28 October 1940: “Ohi Day” – What do Greeks Celebrate

Greek History & Archaeology

Historical Overview of the Facts

The “NO” Anniversary commemorates the refusal of Greece to the Italian claims contained in the ultimatum delivered by the Italian ambassador to the Greek dictator Ioannis Metaxas on October 28, 1940. The consequence of this refusal was the country’s entry into World War II and the start of the Greco-Italian War of 1940. This date was established to be celebrated in Greece and Cyprus every year as an official national holiday and holiday. Also, many Greek communities worldwide celebrate the Anniversary of “NO”.

Ioannis_Metaxas_1937_by Wikipedia_ohi day

Ioannis Metaxas – Image by Wikipedia


Who said “NO” in 1940

Shortly after 3 am on October 28, 1940, the then-Italian Government sent an ultimatum to Greece, through the Italian Ambassador in Athens, Emanuele Grazzi, who personally delivered it to Ioannis Metaxas, at the latter’s home, in Kifissia, which demanded that free passage of the Italian army from the Greek-Albanian border to then occupy some strategic points of the Kingdom of Greece (ports, airports, etc.), for its supply needs and other facilities, in its subsequent promotion to Africa.

After reading the text, Metaxas turned his gaze to the Italian Ambassador. Answered him in French (official diplomatic language) the historic phrase: “Alors, c’est la guerre”. (translation: “well, that means war”). Thus manifesting the negative position on the Italian demands.
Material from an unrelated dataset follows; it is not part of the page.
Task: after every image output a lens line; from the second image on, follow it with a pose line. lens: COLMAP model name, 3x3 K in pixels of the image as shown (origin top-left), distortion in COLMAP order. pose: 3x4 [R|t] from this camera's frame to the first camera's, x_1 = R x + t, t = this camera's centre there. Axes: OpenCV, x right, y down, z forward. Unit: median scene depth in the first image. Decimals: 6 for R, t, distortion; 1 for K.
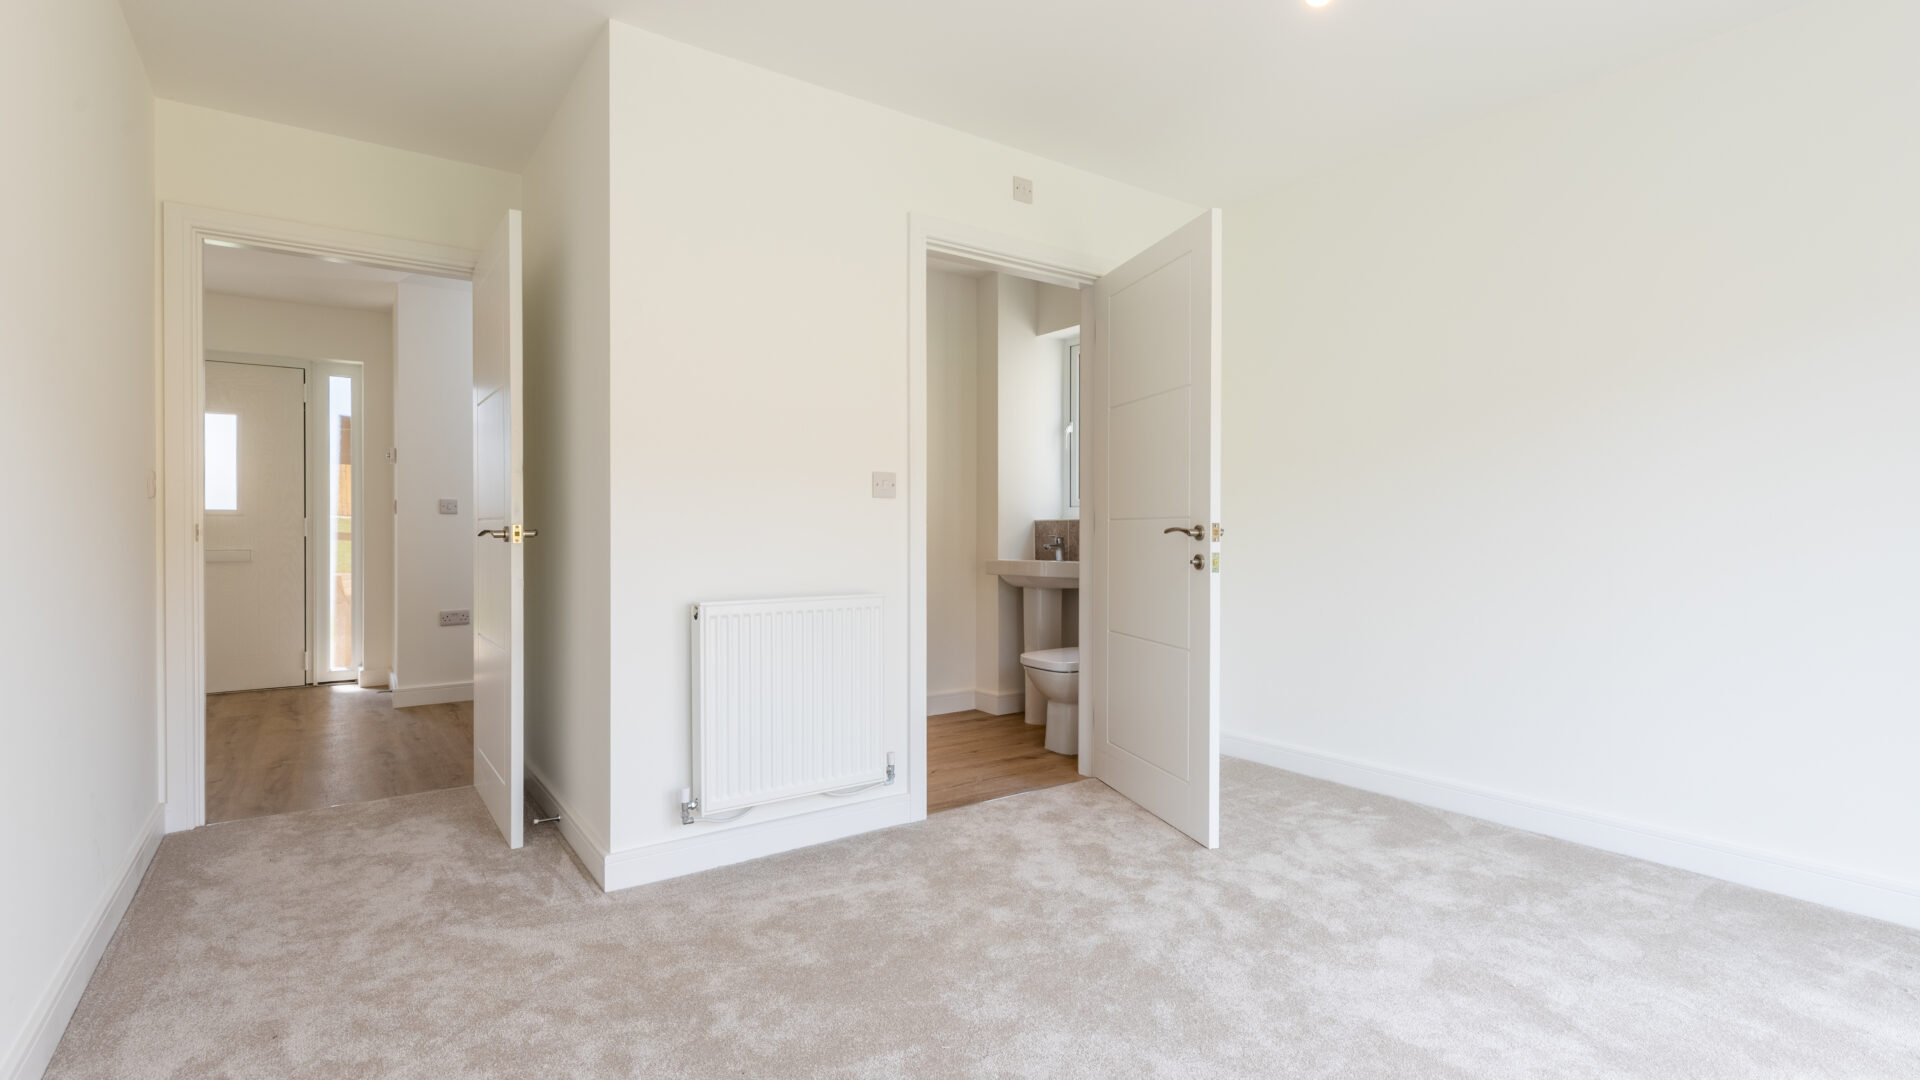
lens RADIAL K [[880.5, 0, 956.2], [0, 880.5, 540.4], [0, 0, 1]] dist [0.003361, 0.000184]
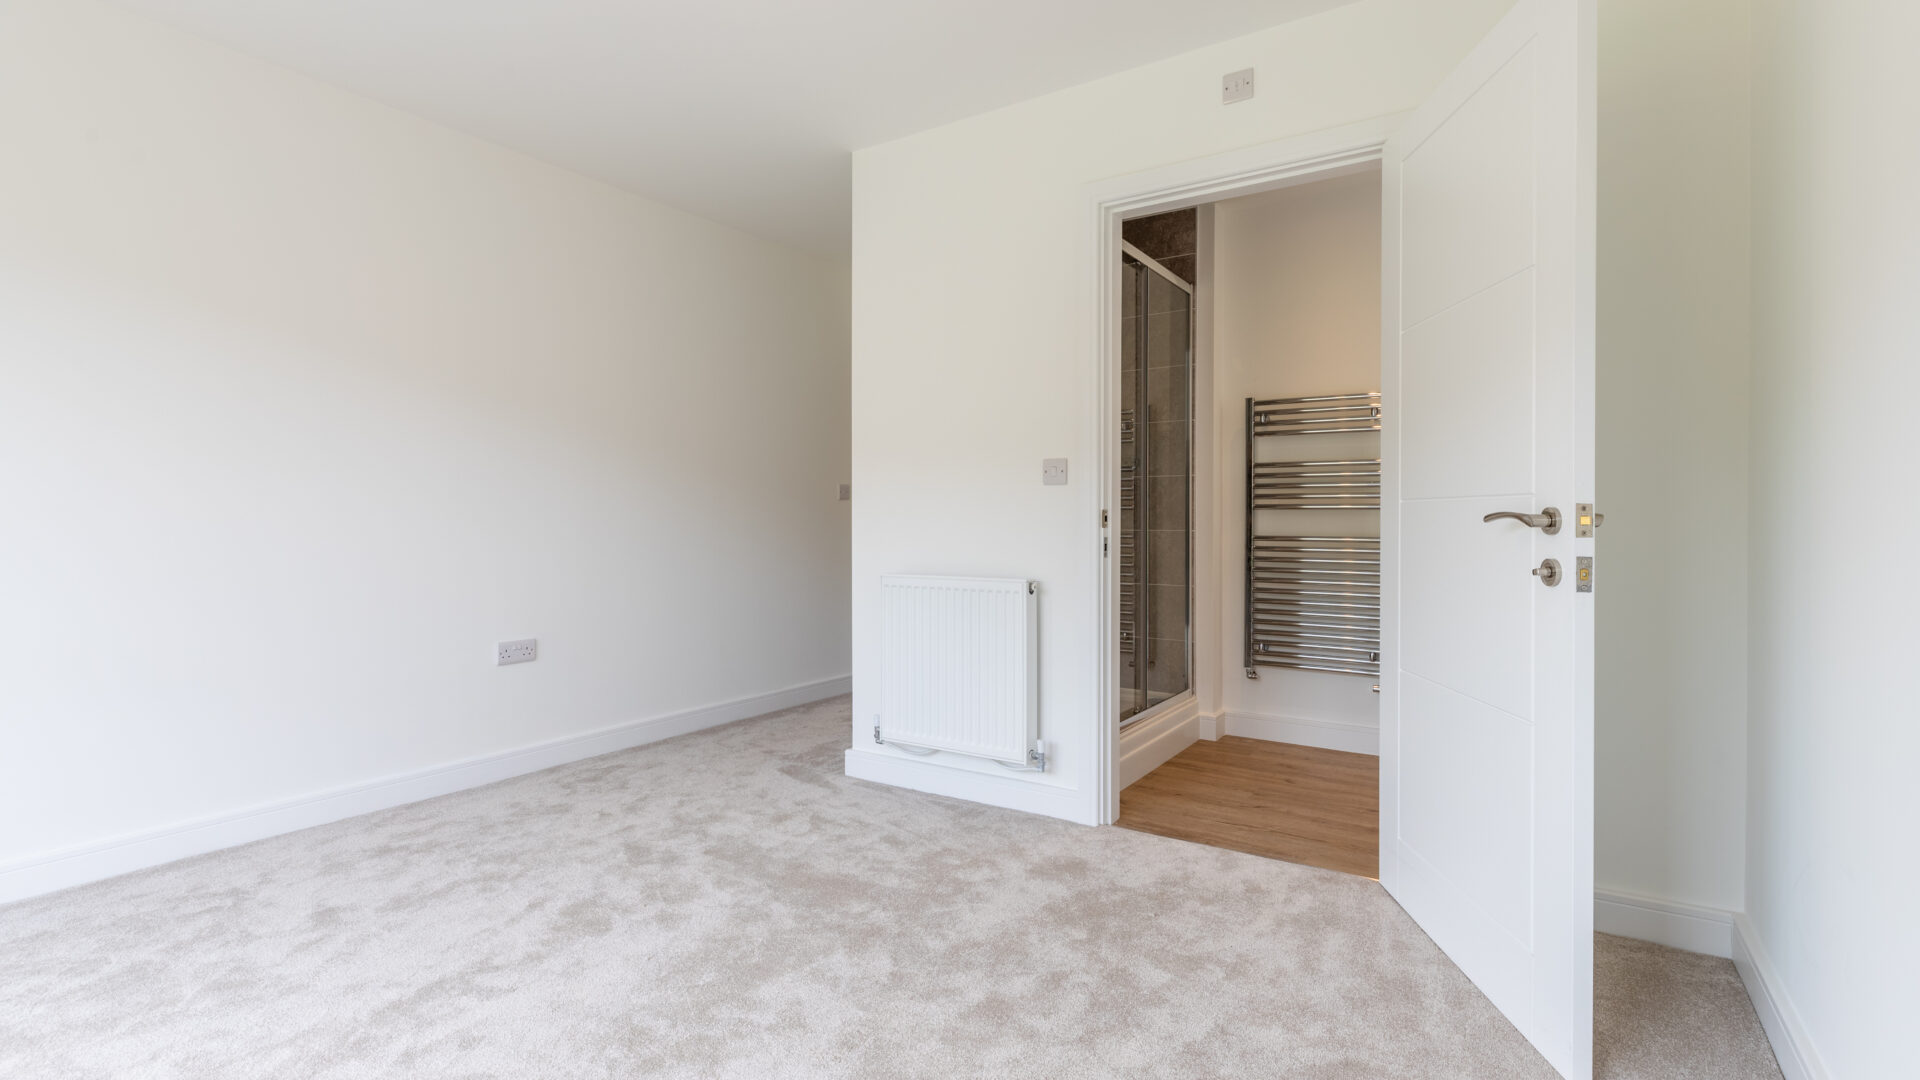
lens RADIAL K [[880.5, 0, 965.6], [0, 880.5, 522.8], [0, 0, 1]] dist [0.003361, 0.000184]
pose [[0.374077, 0.006259, -0.927376, 0.730767], [-0.008421, 0.999959, 0.003352, -0.006757], [0.927359, 0.006555, 0.374115, 0.488940]]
Grazzi himself in his memoirs, published in 1945, describes the scene:

“As soon as we sat down, I told him that my government had commissioned me to make an extremely urgent announcement. Without another word, I gave him the text. Metaxas began to read it. His hands holding the paper were shaking slightly. Through the glasses, I could see his eyes watering as he used to when he was moved. When he finished reading, he looked at me in the fac. He said in a sad but firm voice: “Alors, c’est la guerre!” (so, we have a war).

I replied that the Italian government hoped that the Greek government would accept its demands and let the Italian troops pass freely. Which would begin their movements at 6 in the morning. Metaxas then asked me how I could think that even if he intended to surrender it wouldn’t be possible for him within three hours to receive the king’s orders and give the necessary instructions for the free passage of the Italian troops.”

— Emanuele Grazzi, The beginning of the end, Hestia. 1980, p. 285

tsolias - ohi day


Metaxas at that moment expressed the Greek popular sentiment. The then-Greek press received the refusal of submission with the word “NO”. The word “NO” made the headline for the first time in the main article of the newspaper “Helliniko Mellon” by N. P. Efstratiou on October 30, 1940. Subsequently other newspapers adopted it as a slogan for the following occasions as well. Such as the cover of the newspaper “I Vradini”. On April 6, 1941, on the occasion of the German invasion of Greece.

The Start of the Greco-Italian War

At 5:30 in the morning, the Greco-Italian War began with the surprise invasion (the ultimatum stated that the attack would begin at 6 a.m.) of Italian troops in Epirus, so Greece entered the war on the defensive. The so-called “Epic of Saranda”, which followed, and the great victories won by the Greek army against the Italians, were established to be celebrated every year on October 28 the day of the delivery of the Italian ultimatum and the refusal of Ioannis Metaxas to consent.

ohi day_greek flag

Celebrations all over Greece

Every year on this day, the official celebration takes place in Thessaloniki with all its splendor, in the presence of the President of the Republic and other officials, with a large military parade, which coincides with the celebration of the liberation of the city during the First Balkan War and memory of the patron saint of Agios Dimitrios. In Athens and other cities, student parades take place, while public and private buildings raise the Greek flag.